La voz, que antes oscilaba entre burla y desesperación, adoptó un tono más sombrío, más acentuado por la carga de la condena, como la voz de los dioses en su ira infinita.
—Mi nombre es nada. Un eco perdido en el tiempo.
Pero mi desdicha es real, tan real como las montañas que marcan el paso del tiempo.
Si lo que pides es un nombre, llámame como quieras.
Solo te pido una cosa, viajero: líbrame de lo que me persigue, o comparte mi sufrimiento, eterno como la noche más oscura.
El aire se tornó denso, como si las propias estrellas hubieran detenido su curso, como si la realidad misma estuviera a punto de quebrarse.
Y aunque las sombras seguían siendo oscuras, Eohedon supo que su viaje había dado un giro definitivo.
Lo sobrenatural ya no era algo distante, algo de lo que los hombres solo susurraban en sus leyendas y mitos; había tocado su alma, y ahora, como un espectro emergiendo de las tinieblas, la sombra se presentaba ante él, llevando consigo la misma carga que él mismo portaba.
—Con nombre, todo cobra forma; sin nombre, reina el caos.
—La voz de Eohedon resonó ahora, profunda y clara, como el eco lejano de antiguas sabidurías, como el canto de un sabio que ha cruzado todas las puertas del destino.
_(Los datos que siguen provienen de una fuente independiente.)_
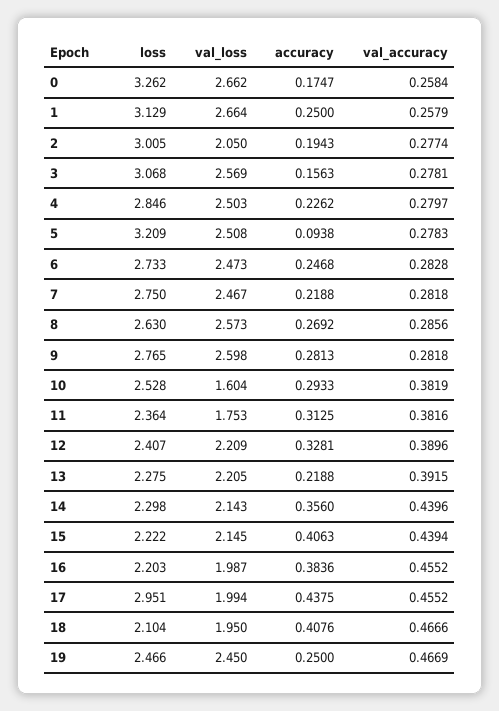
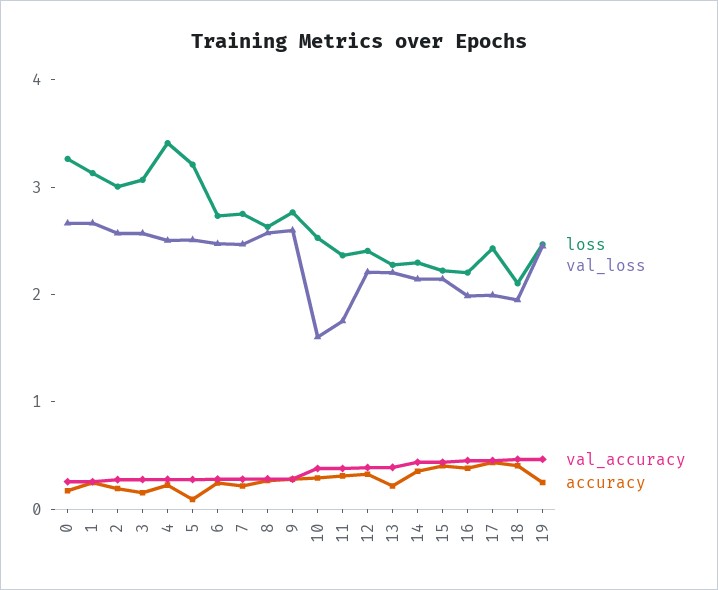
val_loss, 2: 2.05 -> 2.6
loss, 4: 2.846 -> 3.4
loss, 17: 2.951 -> 2.4

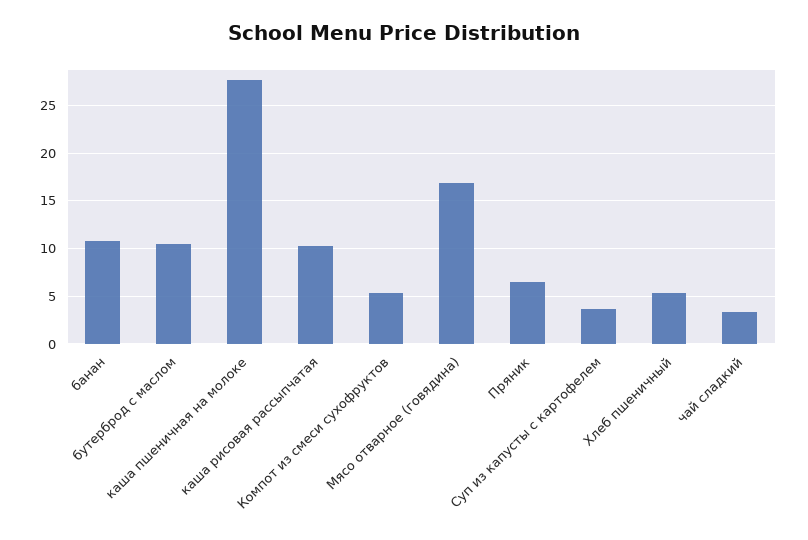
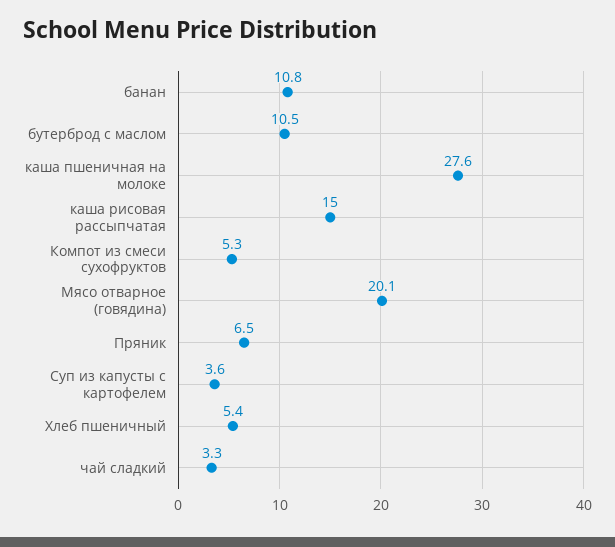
каша рисовая рассыпчатая: 10 -> 15
Мясо отварное (говядина): 17 -> 20.1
Su mirada penetraba más allá de las palabras del espectro, sondeando su alma más allá de la forma.
—¿Qué eres, si ni siquiera tu nombre puedes reclamar? ¿Acaso te has perdido en la oscuridad, como la estrella que se apaga sin dejar rastro, sin que nadie sepa que alguna vez brilló?
El espectro vaciló, como si las palabras de Eohedon hubieran desbordado su existencia, como el río que se enfrenta al océano sin esperanza de retornar.
Y entonces, como una sombra que se revela al ser nombrada, el espectro habló, finalmente mostrando su verdadero rostro.
—Mi nombre fue Eltrouhides, y en él descansaban la confianza de reyes y la traición de dioses.
Fui conocido, pero solo en la oscuridad de mi propio destino.
Ahora soy solo un eco, un reflejo de lo que fui, un eco de las decisiones que tomé, de las decisiones que nunca pude deshacer.
—Eltrouhides, tú que en noble pasado justicia imparcial partiste, ahora por la misma eres ajusticiado.
Si solo en sombras hallas consejo, pues un lugar en la mía habrás de ganarte.